#### TASK DIRECTIONS
Reproduce the lines of the listing with "measuring cylinder" swapped for "graduated cylinder" wherever it appears, and keep everything else the same. Leave the pictures out.

=-=-=-=-=

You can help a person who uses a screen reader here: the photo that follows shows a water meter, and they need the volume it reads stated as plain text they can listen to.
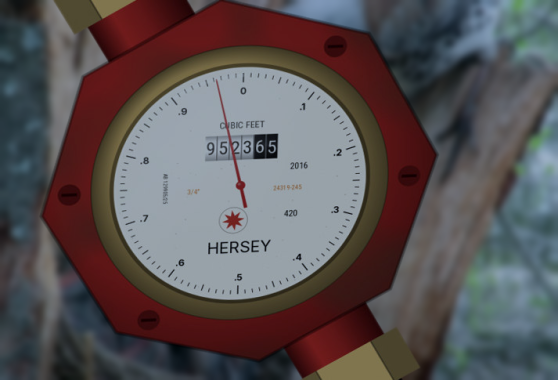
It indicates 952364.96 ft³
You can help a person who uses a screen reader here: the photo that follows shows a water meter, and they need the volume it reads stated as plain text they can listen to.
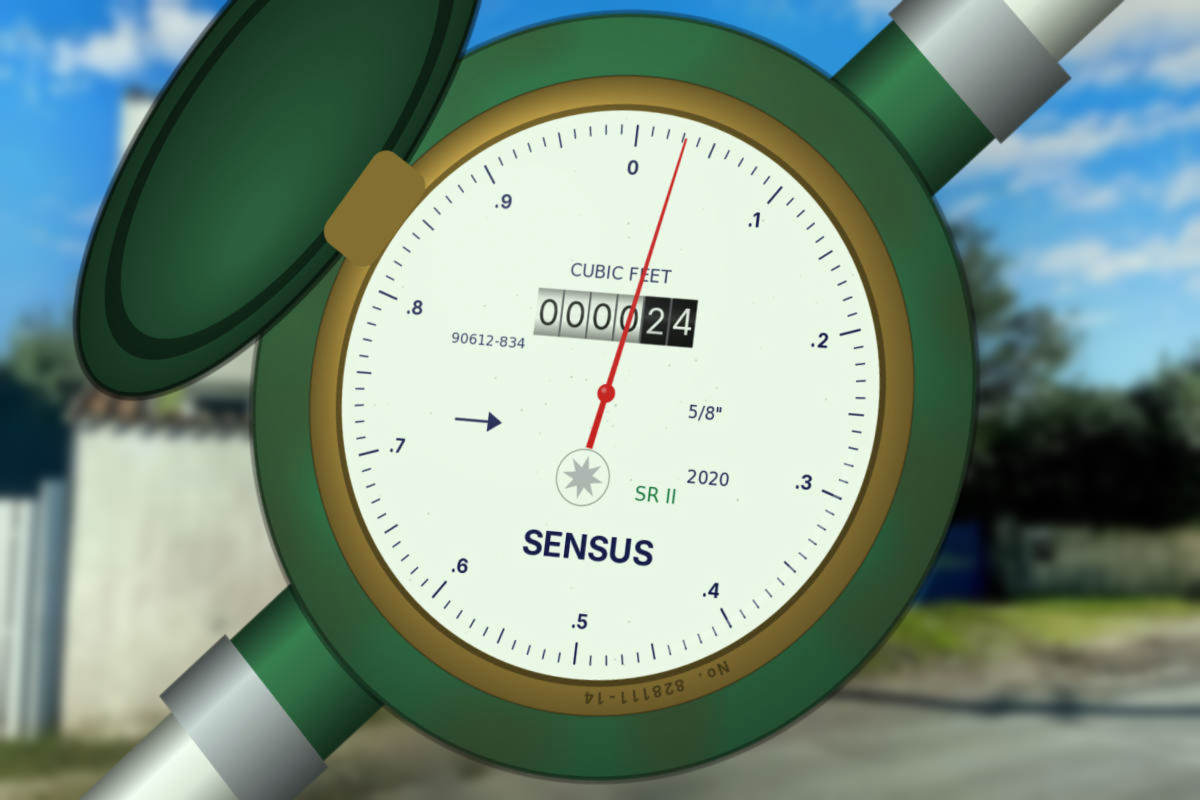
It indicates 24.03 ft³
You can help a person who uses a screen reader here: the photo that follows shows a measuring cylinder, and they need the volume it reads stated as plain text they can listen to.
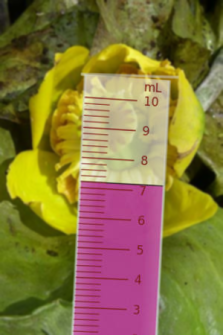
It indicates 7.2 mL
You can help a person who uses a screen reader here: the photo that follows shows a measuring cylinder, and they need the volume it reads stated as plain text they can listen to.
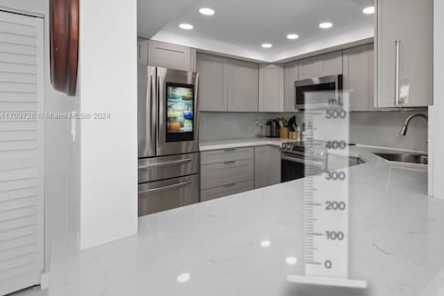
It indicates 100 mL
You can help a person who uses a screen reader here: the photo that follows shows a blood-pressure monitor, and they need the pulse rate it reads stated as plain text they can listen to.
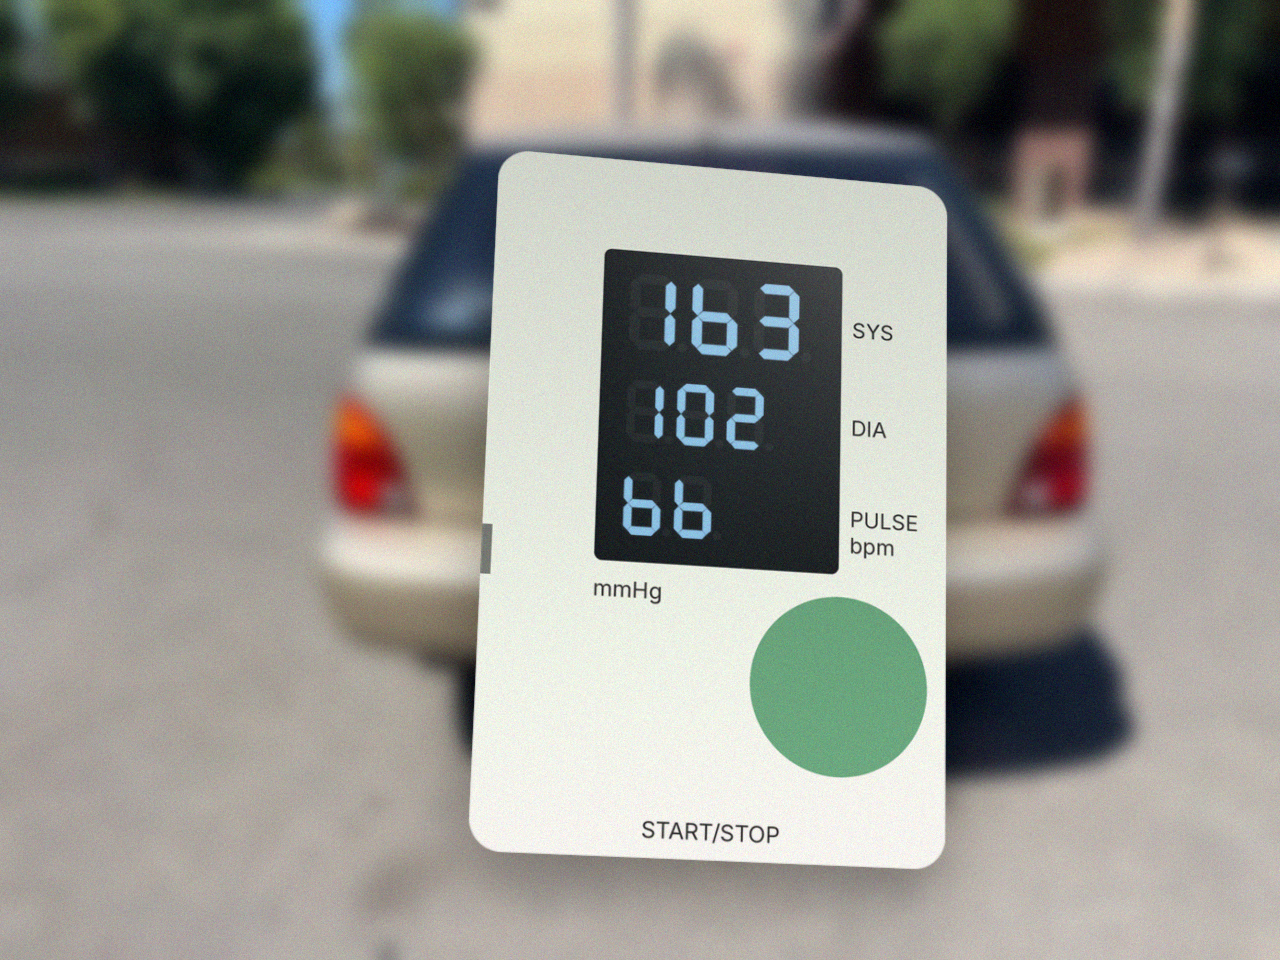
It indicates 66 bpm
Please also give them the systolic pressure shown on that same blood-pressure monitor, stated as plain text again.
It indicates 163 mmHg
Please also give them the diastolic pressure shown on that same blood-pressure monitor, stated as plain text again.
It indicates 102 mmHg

=-=-=-=-=

#### EXERCISE OUTPUT
You can help a person who uses a screen reader here: the photo that follows shows a water meter, and they need the volume it reads stated as plain text they can listen to.
It indicates 952364.96 ft³
You can help a person who uses a screen reader here: the photo that follows shows a water meter, and they need the volume it reads stated as plain text they can listen to.
It indicates 24.03 ft³
You can help a person who uses a screen reader here: the photo that follows shows a graduated cylinder, and they need the volume it reads stated as plain text they can listen to.
It indicates 7.2 mL
You can help a person who uses a screen reader here: the photo that follows shows a graduated cylinder, and they need the volume it reads stated as plain text they can listen to.
It indicates 100 mL
You can help a person who uses a screen reader here: the photo that follows shows a blood-pressure monitor, and they need the pulse rate it reads stated as plain text they can listen to.
It indicates 66 bpm
Please also give them the systolic pressure shown on that same blood-pressure monitor, stated as plain text again.
It indicates 163 mmHg
Please also give them the diastolic pressure shown on that same blood-pressure monitor, stated as plain text again.
It indicates 102 mmHg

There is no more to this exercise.